▶ **Texte de lecture**:
(Washington) L’enquête du FBI ouverte après la découverte d’un nœud coulant dimanche dans le garage de Bubba Wallace à Talladega, en Alabama, a déterminé que le seul pilote noir titulaire en NASCAR n’avait « pas été la cible » d’un acte raciste, a annoncé le championnat automobile américain mardi.

Agence France-Presse

Le FBI a conclu, grâce à des preuves photographiques, que « la corde accrochée à la porte du garage en forme de nœud coulant avait été placée là dès l’automne dernier », a expliqué la NASCAR dans un communiqué.

« L’enquête a prouvé, grâce à une vidéo authentifiée par la NASCAR, que le nœud était dans le garage numéro 4 dès octobre 2019 », a confirmé la police fédérale américaine, qui avait envoyé 15 agents au circuit de Talladega.

« Nous sommes reconnaissants au FBI pour son enquête rapide et profonde et sommes heureux d’apprendre que ce n’était pas un acte raciste intentionnel contre Bubba », a ajouté la NASCAR.

La découverte dimanche de cette corde avait provoqué un vif émoi, dans un contexte de tensions raciales aux États-Unis. Les cordes en forme de nœud coulant rappellent les lynchages visant les populations noires aux États-Unis pendant les périodes esclavagiste et ségrégationniste.

« Cela ne me brisera pas », avait déclaré Bubba Wallace. « Je ne renoncerai pas, et je ne reculerai pas ».

Les autorités fédérales s’étaient emparées de l’affaire.

« Symbole de haine »

L’ensemble du monde de la NASCAR, un sport très populaire parmi les conservateurs blancs du Sud américain, avait apporté son soutien à Wallace, dont la voiture avait été poussée par les pilotes jusqu’à la ligne de départ avant la course.

Après l’annonce des conclusions du FBI, Bubba Wallace a déclaré mardi soir à la chaîne de télévision CNN que ce qu’il avait vu était bien une corde en forme de nœud coulant, qu’il ait été visé ou pas.

« L’image que j’ai vue de ce qui pendait dans mon garage n’était pas une poignée de porte de garage », a dit le pilote. « Ce n’était pas dirigé contre moi, mais quelqu’un a fait un nœud coulant ».

Il y a deux semaines, toujours dans la foulée de la mort de George Floyd, la NASCAR avait annoncé qu’elle interdisait les drapeaux confédérés, que l’on pouvait retrouver brandis à ses courses dans le public.

▶ **Extrait du listing**:
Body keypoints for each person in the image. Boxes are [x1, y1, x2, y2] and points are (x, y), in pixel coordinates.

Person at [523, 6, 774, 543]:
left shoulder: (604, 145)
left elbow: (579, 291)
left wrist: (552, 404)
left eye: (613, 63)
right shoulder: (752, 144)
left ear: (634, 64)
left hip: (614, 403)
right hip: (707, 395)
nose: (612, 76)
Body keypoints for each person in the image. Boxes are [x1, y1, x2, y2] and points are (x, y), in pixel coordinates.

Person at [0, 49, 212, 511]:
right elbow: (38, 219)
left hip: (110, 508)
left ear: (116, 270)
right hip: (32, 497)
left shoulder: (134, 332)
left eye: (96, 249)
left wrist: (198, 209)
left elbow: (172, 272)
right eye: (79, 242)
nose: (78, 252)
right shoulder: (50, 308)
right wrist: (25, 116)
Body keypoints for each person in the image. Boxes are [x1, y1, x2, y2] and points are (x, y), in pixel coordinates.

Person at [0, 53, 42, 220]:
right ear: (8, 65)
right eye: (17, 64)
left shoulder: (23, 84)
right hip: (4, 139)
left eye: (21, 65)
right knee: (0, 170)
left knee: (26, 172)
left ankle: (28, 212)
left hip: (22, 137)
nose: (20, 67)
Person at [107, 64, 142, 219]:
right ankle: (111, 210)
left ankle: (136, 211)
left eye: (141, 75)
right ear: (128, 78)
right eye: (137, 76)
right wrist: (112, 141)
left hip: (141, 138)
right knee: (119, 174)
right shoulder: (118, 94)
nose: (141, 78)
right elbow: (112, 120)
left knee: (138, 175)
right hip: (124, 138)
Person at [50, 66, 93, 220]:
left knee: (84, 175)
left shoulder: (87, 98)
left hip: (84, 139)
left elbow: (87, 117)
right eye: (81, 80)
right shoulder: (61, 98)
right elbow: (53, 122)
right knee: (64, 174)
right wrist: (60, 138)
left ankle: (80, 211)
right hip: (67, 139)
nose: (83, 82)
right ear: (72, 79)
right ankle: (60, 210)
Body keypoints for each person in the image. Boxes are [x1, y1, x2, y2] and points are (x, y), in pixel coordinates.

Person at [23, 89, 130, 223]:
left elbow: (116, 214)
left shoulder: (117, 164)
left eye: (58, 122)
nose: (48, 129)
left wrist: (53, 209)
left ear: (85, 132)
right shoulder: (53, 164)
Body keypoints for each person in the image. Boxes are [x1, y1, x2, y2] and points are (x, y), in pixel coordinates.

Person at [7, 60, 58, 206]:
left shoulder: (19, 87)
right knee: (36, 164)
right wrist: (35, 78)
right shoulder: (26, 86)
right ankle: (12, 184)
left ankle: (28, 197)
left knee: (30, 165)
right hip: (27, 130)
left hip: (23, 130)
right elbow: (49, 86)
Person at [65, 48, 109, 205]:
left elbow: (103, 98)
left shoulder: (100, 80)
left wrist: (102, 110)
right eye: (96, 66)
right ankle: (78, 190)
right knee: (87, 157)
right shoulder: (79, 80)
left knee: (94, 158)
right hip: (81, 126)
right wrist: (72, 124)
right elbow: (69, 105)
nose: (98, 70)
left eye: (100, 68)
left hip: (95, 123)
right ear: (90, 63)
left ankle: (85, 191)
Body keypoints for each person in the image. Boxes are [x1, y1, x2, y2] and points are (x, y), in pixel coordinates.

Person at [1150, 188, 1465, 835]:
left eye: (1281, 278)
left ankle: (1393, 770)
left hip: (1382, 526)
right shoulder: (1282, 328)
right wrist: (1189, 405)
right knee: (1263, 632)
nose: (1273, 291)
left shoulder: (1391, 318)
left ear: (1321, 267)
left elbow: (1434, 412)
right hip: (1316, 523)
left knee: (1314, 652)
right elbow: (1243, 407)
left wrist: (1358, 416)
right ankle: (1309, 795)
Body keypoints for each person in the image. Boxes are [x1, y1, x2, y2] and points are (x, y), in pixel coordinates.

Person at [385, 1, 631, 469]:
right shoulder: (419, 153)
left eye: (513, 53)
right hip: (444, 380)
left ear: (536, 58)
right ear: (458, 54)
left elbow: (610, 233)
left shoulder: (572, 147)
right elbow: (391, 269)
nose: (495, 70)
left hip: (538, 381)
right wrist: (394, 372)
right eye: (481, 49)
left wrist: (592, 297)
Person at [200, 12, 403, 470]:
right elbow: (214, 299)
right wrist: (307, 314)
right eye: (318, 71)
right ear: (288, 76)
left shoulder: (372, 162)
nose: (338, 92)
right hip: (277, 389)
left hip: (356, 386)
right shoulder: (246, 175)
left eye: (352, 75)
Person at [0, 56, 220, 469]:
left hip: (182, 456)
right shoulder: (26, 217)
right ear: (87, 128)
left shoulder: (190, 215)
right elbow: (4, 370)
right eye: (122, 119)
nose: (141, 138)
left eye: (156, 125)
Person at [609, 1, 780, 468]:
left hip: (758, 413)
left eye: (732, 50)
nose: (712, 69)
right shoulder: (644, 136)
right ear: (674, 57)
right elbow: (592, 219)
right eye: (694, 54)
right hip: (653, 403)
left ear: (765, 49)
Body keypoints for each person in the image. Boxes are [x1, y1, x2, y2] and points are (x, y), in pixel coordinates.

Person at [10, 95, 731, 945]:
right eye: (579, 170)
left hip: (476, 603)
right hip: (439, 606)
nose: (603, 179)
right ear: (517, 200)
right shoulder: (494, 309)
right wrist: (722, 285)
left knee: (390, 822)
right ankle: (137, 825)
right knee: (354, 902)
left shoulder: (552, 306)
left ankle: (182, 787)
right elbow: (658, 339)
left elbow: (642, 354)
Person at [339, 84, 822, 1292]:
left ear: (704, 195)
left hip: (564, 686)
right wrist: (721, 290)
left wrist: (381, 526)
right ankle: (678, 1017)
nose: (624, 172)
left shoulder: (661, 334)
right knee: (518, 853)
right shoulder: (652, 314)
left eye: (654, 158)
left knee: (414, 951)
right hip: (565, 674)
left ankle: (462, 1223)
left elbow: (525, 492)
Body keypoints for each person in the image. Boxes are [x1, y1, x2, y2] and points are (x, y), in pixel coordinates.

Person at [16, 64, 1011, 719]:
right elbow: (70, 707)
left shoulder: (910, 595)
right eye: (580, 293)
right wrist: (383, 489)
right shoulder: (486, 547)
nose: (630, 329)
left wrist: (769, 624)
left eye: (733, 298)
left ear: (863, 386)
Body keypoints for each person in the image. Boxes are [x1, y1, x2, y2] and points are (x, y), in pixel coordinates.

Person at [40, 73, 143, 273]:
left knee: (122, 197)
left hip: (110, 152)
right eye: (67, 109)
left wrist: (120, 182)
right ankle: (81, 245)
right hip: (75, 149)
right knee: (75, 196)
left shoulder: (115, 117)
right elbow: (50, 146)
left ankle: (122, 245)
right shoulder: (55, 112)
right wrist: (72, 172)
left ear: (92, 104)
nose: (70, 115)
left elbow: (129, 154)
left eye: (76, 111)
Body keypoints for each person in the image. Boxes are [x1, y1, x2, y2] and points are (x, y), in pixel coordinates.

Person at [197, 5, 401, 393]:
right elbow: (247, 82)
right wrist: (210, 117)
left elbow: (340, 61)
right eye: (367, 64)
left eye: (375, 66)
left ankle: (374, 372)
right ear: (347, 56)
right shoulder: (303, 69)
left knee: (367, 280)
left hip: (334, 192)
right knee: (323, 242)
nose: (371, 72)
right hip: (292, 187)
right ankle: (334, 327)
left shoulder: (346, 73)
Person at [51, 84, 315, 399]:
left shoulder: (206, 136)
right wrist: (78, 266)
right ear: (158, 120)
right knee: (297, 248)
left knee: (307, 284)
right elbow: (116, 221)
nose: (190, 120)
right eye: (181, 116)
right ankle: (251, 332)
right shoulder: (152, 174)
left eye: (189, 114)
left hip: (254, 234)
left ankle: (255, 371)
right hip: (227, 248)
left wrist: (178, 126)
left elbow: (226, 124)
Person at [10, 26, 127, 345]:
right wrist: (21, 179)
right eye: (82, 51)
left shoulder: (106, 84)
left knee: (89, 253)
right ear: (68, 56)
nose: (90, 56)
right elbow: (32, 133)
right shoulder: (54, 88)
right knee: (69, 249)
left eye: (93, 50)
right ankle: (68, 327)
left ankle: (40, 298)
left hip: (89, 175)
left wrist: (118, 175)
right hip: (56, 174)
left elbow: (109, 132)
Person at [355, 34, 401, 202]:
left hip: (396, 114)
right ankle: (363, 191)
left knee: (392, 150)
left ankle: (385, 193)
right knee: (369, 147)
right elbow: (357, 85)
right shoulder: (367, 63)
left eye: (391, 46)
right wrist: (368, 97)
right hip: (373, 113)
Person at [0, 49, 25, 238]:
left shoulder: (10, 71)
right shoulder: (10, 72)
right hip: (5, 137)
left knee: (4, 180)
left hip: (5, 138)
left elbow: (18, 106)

▶ **Consigne A**: Relevez toutes les organisations désignées par leur nom dans l'article sur le nœud coulant découvert dans le garage de Bubba Wallace.
▶ **Consigne B**: Dans l'article sur le nœud coulant découvert dans le garage de Bubba Wallace, réécrivez le passage qui commence par « La découverte dimanche » et va jusqu'à « esclavagiste et ségrégationniste. », en substituant « grand trouble » à « vif émoi ».
Le listing provient d'une source différente de celle du texte.

▶ **Corrigé A**: FBI, NASCAR, Agence France-Presse, CNN

▶ **Corrigé B**:
La découverte dimanche de cette corde avait provoqué un grand trouble, dans un contexte de tensions raciales aux États-Unis. Les cordes en forme de nœud coulant rappellent les lynchages visant les populations noires aux États-Unis pendant les périodes esclavagiste et ségrégationniste.